*WHAT IS REQUIRED:* Return every line of the rows below that contains the string "instances", copying each line in full. Case counts.
━━━━━━━━━━━━━━━━
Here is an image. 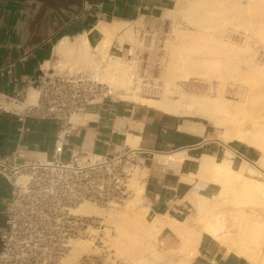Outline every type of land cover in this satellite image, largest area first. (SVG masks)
I'll use <instances>...</instances> for the list:
<instances>
[{"label":"bare ground","instance_id":"bare-ground-1","mask_svg":"<svg viewBox=\"0 0 264 264\" xmlns=\"http://www.w3.org/2000/svg\"><path fill=\"white\" fill-rule=\"evenodd\" d=\"M184 10L190 15L189 22L196 24L201 33L198 30L200 34L196 39H186L178 49H171L173 58L164 69L163 87L160 86L162 91L157 98L141 97L138 90L133 89L134 81L140 82L133 60L124 61L110 55L115 42L127 47L130 43V49L121 50L134 55L133 46L136 48L140 41L129 23H98L92 31L74 41L64 38L54 47L53 58L57 63L73 59L83 64L81 66L86 65L98 81L119 91L126 102L148 105L173 116L200 118L216 126L224 122L227 127L220 137L225 143H234L227 135L232 130L234 140L257 152L264 161V66L254 63L255 46L252 48L248 36L256 33L264 46V0L187 1ZM258 17H262L260 22ZM240 29L244 30L242 36H238ZM205 31H210L207 36L203 34ZM223 32L228 40L243 39L240 48L226 43L220 36ZM233 58L239 59L243 66L227 68L226 64ZM96 59L104 65L100 67ZM49 66L48 63L45 68ZM212 76L222 83L229 78L232 80L233 89L227 95L234 100L220 95L214 99L208 96V85L204 83ZM193 79L197 81H192L191 88L196 91V86L201 85L200 94L185 93L182 88L184 82ZM36 100L37 92L31 89L25 106L35 105ZM130 140L128 136L127 146L132 145ZM134 140L137 142L136 138ZM184 155H174L173 159L181 161ZM230 156L227 152L221 162L207 155L200 159L196 178L216 185L218 191L211 198L193 196L194 217L187 216L184 222L168 215L146 219L150 208L142 206L144 186L135 181L137 178L131 181L133 192L123 205L101 209L83 204L74 212L103 219V243L122 264H190L203 235L251 264H264V185L244 177L243 171L253 172L246 167L248 163L240 159L246 165L239 163L234 167ZM164 228L179 240L176 250L162 251L155 247L156 238ZM97 232L91 229L89 238L73 242L61 264H73L82 256L95 254L97 247L92 237Z\"/></svg>","mask_w":264,"mask_h":264},{"label":"crops","instance_id":"crops-1","mask_svg":"<svg viewBox=\"0 0 264 264\" xmlns=\"http://www.w3.org/2000/svg\"><path fill=\"white\" fill-rule=\"evenodd\" d=\"M176 2L0 0V156L13 152L20 144L24 146L25 157L31 161H47L52 157L57 125L35 118H25L21 123L17 115L23 113L26 104H10L4 99L13 97L27 83L52 70L45 65L51 64L54 47L60 40L74 41L88 34L98 23L153 20L173 10ZM188 118L165 114L139 103L105 99L87 108L82 116L71 118L73 129L66 140L62 159L66 160L71 150L103 155L134 145L133 148L146 151L148 155L141 173L145 175L144 201L150 208L147 218L168 215L184 222L194 213L189 198H211L218 191L216 185L195 176L204 155L221 162L229 152L235 164L240 163L239 159L253 162L256 155L245 146L223 144L211 138L204 124ZM20 129L23 131L19 132ZM128 136L130 146H127ZM135 138L137 142H133ZM178 154H185L181 161L173 159ZM162 158L167 160L164 162ZM9 199L10 188L0 179V230ZM156 239L162 251L176 250L179 245L168 228ZM192 261L190 264H250L206 235L201 237Z\"/></svg>","mask_w":264,"mask_h":264},{"label":"built area","instance_id":"built-area-1","mask_svg":"<svg viewBox=\"0 0 264 264\" xmlns=\"http://www.w3.org/2000/svg\"><path fill=\"white\" fill-rule=\"evenodd\" d=\"M151 20L144 19L142 27H135V22L129 24L148 39L151 29L147 22ZM138 79L140 82L135 81L133 87L141 96L160 95V87L152 81L149 84L146 74ZM28 89L36 90L37 100L35 105L23 108L18 121H51L58 130L52 157L47 161L27 159L20 144L13 152L0 156V179L10 188L0 230V264H61L72 243L89 238L91 229L98 231L92 237L98 253L82 256L73 264H112L111 252L102 240V222L74 210L83 204L101 209L123 205L133 192L130 182L141 172L148 154L130 147L103 155L71 150L63 160L66 140L73 129L71 118L82 116L102 100L117 102L119 98L93 74L61 76L52 69L4 101L25 104ZM143 179L138 180L140 184Z\"/></svg>","mask_w":264,"mask_h":264},{"label":"rangeland","instance_id":"rangeland-1","mask_svg":"<svg viewBox=\"0 0 264 264\" xmlns=\"http://www.w3.org/2000/svg\"><path fill=\"white\" fill-rule=\"evenodd\" d=\"M181 1H183L182 6H181V3H182ZM181 1L177 0L176 6L173 10H171L169 12H165L164 14L160 15L158 18H155V19L147 22L148 27L151 29L150 37L148 39L142 38V36L139 35L138 29H133V27L129 26V28L130 27L132 28L131 29L132 33L140 41L139 44L136 46V48H134L135 46H133V49H134L133 54L134 55L127 54L126 51H123V50L130 49V47H129V46H131L130 43H128L129 46L127 47V46L117 45L119 43H116V42L113 43L112 47L109 50L110 55H112L114 57H120L124 61H132L133 60L135 62L134 63L135 64L134 65L135 75L137 74L136 76L138 78L143 77V73H144V74H146L147 77H150V79L147 80L149 82V84H151V81H152L154 84L158 85L159 87L160 86L163 87V77L162 76L164 73V69L167 66V64L169 63V61L173 58V55L170 52L171 49L172 48L178 49L180 47V45L186 41V39H189V41L196 39V36H198L201 33L200 29L198 28V26L196 24L189 22V16L190 15H189V13H187L184 10L185 9V3H187V1L193 2L196 0H181ZM261 18L262 17H258V19H257L258 22L261 21ZM144 23H146V22H143V20L141 19V20L137 21L134 26L135 27H142V26H144ZM198 30L200 33L198 32ZM257 30H259V32L261 31L259 28ZM238 31H240V32H238V36L244 35L243 29H240ZM207 32H210V31H207ZM207 32L205 31L203 34L205 36H207V34H206ZM211 34H214V33L211 32ZM220 34L219 35L223 39H225L226 43H228V44L230 43L231 45L236 47V49H239L240 45H242L241 41H243V39L241 40L238 36H237V38H239V39H233V41H231V40H228L226 38L225 32L220 33ZM255 34L249 33V35H248L250 37L249 43L251 45L253 44L252 48H253V46H255L253 49L255 50L256 53H255V57H254L253 61L255 60L254 63L257 65L261 64L260 66H264V46L262 45V43H260V40L257 38L258 35H255ZM215 35H217V34H215ZM236 35L237 34L235 33V36ZM224 36H225V38H224ZM126 44H127V42H126ZM254 44H256V45H254ZM122 48H123V50H121ZM98 59H96L95 61L97 64L100 65V67H102L104 64H102V63L100 64L99 63L100 60L98 61ZM73 61H74L73 59H68V60H63L61 63H57L55 61V59L53 58V60L50 64V67L54 70V73L56 75H61V76H71V75H76V74H80V73L81 74H92L93 73V71L90 68H88L86 65L81 66L83 64L75 63ZM241 66H243V63L240 62L239 59L235 60L234 58L226 64V67L230 68V69H235V68H238ZM93 75H94V73H93ZM207 80H208L207 81L208 83H204V84L208 85L207 86L208 89L206 92L210 98L214 99L215 96L217 97L218 95H220L221 97L224 96L223 97L224 99H228L231 101L234 100L233 98H231L229 96V94L227 95V93H229L233 89L232 88L233 86L231 85L232 80H230V78L227 79V81H225L223 83L220 82V80H218L214 76L209 77V79H207ZM192 81L194 83L197 81V79H193V80H191V82H184L183 83L182 88H183L184 92L185 93L200 94L199 91L201 90V88H199V87L201 85L197 84L198 86H196V91L192 90V88H191ZM99 82L102 83L101 81H99ZM134 83H135V81H134ZM103 84H106V83H103ZM106 85H108V84H106ZM263 88H264V86H263ZM133 89H135V88L133 87ZM113 90L115 91V89H113ZM161 91H160V93H161ZM263 91H264V89H263ZM115 92H116L117 96L119 95L118 96L119 100H124L123 97H121V94L119 93V91L116 90ZM138 95H140V94L138 93ZM141 97H145V96H141ZM145 98H148V97H145ZM2 105H4V104H2ZM227 105H230V104L227 103ZM146 106H148V105H146ZM148 107H151V106H148ZM188 119L204 124L205 127L207 128V130L209 132V136L211 138H215L219 142H222V143L224 142L220 136H221V133L224 132L225 128L227 127L226 123L221 122L220 125L216 126V125H213L212 123L204 121L200 118H188ZM232 133H233L232 130L227 132V135L230 138V140H232L236 144L244 146L242 143H239L232 138ZM225 144H227V143H225ZM240 163L243 164V162H240ZM246 163H248V162H246ZM233 164H234V167H236L238 165L235 163H233ZM243 165H246V164H243ZM248 165L249 166L246 165V167L251 168V170L255 174L253 172H252L253 173L252 174V173H248L247 171H243L242 172L243 176L244 177L247 176L248 179L257 181L260 184L264 185V161L259 159V155L257 152H256V155H255L253 162L248 163ZM137 174H136V177L134 178V180L137 178L135 181H137L139 183V185L141 186V184L138 180L140 178H144L145 175H143L144 173H141L140 171L137 172ZM131 184H132V182H130V185ZM142 186H144V185H142ZM188 200L191 203V205L195 202L193 196L191 198H189ZM142 206L147 207V204H145L143 196H142ZM191 217H194V213H193V215H191ZM146 219L149 220V218H147V217H146ZM99 220H100V222H102L103 219L102 220L99 219ZM102 224H103V222H102ZM104 228H105V225L103 224V229ZM156 243H157V246L155 245V247L157 249L161 248L159 245V242L157 241ZM97 253H98V251L95 254H97ZM111 254H113V251H111ZM112 260H113L112 264H114V263L120 264L121 263V261L118 258H116L114 255H112ZM118 261H120V262H118Z\"/></svg>","mask_w":264,"mask_h":264}]
</instances>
━━━━━━━━━━━━━━━━
*EXERCISE RESPONSE:*
I'll use <instances>...</instances> for the list:
<instances>
</instances>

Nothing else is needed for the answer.